- Dataset excerpt -

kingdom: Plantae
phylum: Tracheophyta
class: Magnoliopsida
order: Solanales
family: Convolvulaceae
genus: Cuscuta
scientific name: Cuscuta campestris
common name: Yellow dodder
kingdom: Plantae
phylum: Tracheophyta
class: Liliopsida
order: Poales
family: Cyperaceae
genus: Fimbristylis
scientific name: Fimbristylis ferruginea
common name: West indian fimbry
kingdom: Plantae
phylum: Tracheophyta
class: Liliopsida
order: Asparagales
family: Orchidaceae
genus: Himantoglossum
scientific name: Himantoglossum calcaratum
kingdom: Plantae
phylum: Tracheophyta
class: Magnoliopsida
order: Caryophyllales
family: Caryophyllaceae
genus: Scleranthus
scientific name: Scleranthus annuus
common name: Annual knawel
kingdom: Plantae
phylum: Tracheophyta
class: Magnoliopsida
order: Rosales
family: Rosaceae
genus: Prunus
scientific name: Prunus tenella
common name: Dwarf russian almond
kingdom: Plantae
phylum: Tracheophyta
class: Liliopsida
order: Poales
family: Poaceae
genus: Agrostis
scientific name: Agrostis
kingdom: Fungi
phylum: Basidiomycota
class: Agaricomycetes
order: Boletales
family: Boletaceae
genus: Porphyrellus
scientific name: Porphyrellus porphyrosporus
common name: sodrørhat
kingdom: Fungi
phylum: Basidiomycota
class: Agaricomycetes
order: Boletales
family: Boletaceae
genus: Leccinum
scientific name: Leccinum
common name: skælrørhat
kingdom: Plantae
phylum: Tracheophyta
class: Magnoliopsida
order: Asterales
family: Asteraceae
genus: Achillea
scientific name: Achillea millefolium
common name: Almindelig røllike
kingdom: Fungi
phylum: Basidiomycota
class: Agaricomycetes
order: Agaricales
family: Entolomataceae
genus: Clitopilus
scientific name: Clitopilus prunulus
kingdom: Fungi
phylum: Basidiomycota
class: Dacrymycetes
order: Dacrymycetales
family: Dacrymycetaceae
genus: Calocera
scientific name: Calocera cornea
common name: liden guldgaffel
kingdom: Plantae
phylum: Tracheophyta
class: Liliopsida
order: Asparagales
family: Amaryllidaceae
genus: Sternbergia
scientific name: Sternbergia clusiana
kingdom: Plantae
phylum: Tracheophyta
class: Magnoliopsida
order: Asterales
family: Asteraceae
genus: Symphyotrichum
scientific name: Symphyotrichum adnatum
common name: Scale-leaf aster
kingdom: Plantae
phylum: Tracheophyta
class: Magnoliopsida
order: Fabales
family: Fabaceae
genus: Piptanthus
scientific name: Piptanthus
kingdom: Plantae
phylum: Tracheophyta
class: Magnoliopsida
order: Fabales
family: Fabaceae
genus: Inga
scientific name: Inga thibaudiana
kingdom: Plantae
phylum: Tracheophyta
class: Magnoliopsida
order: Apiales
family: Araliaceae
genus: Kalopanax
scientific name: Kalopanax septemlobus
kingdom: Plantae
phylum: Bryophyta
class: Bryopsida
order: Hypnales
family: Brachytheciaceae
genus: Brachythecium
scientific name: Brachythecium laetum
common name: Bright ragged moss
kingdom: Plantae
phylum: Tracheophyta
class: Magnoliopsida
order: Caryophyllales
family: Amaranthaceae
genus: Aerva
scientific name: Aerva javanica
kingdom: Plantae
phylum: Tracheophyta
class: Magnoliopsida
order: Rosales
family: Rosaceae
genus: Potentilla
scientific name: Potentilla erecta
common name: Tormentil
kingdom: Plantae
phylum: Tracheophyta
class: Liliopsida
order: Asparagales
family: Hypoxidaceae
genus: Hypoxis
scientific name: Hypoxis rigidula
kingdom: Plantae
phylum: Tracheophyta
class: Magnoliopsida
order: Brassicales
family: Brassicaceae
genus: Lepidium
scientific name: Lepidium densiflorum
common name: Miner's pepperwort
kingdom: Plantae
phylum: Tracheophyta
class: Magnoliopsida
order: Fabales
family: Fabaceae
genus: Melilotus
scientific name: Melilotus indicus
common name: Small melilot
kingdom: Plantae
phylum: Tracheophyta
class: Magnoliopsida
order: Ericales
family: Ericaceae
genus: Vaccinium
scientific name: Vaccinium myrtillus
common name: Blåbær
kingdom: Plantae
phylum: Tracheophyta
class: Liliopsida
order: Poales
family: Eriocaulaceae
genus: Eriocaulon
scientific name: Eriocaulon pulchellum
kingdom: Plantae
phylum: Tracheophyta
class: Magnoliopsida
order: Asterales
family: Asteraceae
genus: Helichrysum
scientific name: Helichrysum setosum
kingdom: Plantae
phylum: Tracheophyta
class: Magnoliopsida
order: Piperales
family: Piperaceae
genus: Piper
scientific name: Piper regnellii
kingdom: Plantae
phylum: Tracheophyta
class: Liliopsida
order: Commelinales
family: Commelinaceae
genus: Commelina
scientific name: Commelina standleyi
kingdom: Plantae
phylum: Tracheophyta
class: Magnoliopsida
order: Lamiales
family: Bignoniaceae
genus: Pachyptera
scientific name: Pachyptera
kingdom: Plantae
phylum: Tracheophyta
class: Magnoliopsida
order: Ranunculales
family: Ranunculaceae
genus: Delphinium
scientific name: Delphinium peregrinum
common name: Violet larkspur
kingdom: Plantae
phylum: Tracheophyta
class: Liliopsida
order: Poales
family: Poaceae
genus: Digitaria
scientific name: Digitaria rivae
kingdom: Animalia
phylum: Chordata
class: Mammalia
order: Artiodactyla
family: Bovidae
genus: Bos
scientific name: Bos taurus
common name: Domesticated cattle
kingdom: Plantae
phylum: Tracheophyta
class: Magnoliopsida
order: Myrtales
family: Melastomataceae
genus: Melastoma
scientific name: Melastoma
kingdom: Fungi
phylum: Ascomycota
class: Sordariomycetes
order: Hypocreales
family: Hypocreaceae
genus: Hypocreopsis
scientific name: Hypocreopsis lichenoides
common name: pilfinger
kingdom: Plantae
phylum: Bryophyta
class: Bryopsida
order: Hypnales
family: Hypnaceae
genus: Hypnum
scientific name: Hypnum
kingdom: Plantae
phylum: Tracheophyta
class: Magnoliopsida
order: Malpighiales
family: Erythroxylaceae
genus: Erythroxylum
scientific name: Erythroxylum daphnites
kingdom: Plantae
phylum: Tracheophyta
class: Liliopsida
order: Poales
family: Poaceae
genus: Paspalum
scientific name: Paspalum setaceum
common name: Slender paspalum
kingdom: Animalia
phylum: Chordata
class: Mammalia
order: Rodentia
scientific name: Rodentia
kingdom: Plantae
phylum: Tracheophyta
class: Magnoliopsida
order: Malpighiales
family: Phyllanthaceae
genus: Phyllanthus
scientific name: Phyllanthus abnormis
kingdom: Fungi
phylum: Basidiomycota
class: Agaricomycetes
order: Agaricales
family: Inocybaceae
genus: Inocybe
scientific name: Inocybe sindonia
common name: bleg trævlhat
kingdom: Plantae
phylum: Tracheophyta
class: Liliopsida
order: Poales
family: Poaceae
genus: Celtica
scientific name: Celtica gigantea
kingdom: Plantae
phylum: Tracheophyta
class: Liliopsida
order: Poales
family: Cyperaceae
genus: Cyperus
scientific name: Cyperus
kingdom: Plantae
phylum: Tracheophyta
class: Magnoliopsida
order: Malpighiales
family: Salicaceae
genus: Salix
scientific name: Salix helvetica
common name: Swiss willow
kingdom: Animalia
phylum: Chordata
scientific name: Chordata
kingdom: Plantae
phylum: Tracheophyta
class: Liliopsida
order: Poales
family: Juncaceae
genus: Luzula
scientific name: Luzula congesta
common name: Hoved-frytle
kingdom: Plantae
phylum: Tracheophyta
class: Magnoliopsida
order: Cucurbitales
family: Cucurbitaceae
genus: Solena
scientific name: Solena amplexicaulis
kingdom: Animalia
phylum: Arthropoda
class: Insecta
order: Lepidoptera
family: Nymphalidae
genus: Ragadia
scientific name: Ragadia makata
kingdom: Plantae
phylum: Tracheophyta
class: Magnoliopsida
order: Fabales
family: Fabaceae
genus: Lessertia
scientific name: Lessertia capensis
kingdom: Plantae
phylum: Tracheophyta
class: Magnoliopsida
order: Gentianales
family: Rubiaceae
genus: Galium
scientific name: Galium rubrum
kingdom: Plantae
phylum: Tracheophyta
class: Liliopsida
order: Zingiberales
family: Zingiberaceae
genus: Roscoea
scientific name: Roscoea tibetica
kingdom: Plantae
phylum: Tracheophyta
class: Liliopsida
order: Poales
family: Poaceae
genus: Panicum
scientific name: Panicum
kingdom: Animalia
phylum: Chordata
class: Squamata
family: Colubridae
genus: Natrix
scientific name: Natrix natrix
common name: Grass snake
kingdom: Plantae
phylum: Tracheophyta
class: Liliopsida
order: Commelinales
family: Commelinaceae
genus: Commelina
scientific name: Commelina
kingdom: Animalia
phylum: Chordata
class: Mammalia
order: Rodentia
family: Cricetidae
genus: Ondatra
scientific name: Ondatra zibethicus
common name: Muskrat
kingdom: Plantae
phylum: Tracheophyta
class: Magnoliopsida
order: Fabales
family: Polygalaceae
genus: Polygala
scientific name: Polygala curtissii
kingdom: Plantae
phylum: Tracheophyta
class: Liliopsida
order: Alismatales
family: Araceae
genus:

- The problem -
Copy out the entries from the line with "genus: Eriocaulon" to the line with "family: Ranunculaceae", replacing "phylum" with "division" and changing nothing else.

- Result of the exercise -
genus: Eriocaulon
scientific name: Eriocaulon pulchellum
kingdom: Plantae
division: Tracheophyta
class: Magnoliopsida
order: Asterales
family: Asteraceae
genus: Helichrysum
scientific name: Helichrysum setosum
kingdom: Plantae
division: Tracheophyta
class: Magnoliopsida
order: Piperales
family: Piperaceae
genus: Piper
scientific name: Piper regnellii
kingdom: Plantae
division: Tracheophyta
class: Liliopsida
order: Commelinales
family: Commelinaceae
genus: Commelina
scientific name: Commelina standleyi
kingdom: Plantae
division: Tracheophyta
class: Magnoliopsida
order: Lamiales
family: Bignoniaceae
genus: Pachyptera
scientific name: Pachyptera
kingdom: Plantae
division: Tracheophyta
class: Magnoliopsida
order: Ranunculales
family: Ranunculaceae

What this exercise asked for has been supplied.